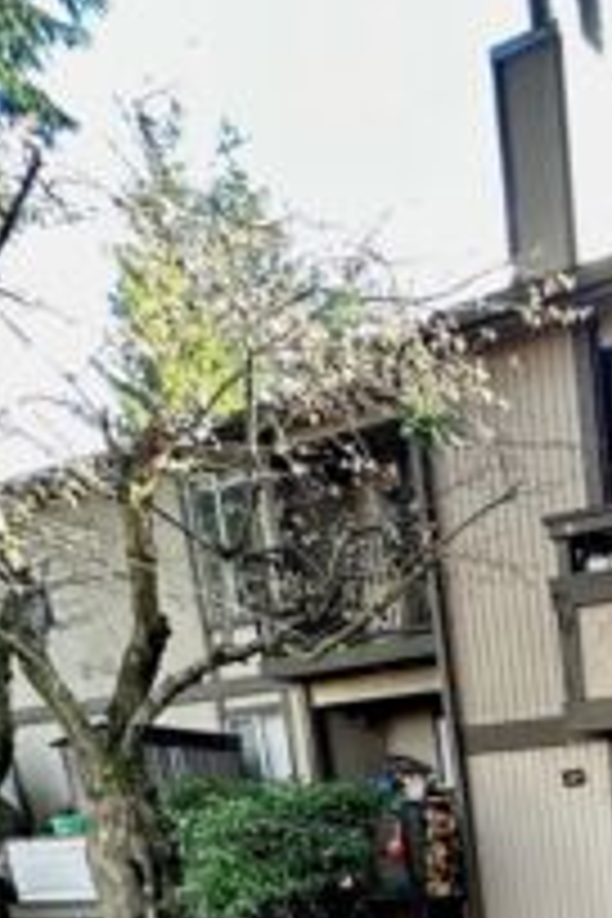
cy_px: 1109
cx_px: 864
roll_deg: +0.9
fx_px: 969
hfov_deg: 27.1
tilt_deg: -12.9
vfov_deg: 37.7
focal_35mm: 38
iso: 125
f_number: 2.2
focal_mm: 2.22
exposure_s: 1/99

What you have to do:
Each entry is to be transcribed verbatim, and any picture in it is to be skipped.

Answer section:
cy_px: 1109
cx_px: 864
roll_deg: +0.9
fx_px: 969
hfov_deg: 27.1
tilt_deg: -12.9
vfov_deg: 37.7
focal_35mm: 38
iso: 125
f_number: 2.2
focal_mm: 2.22
exposure_s: 1/99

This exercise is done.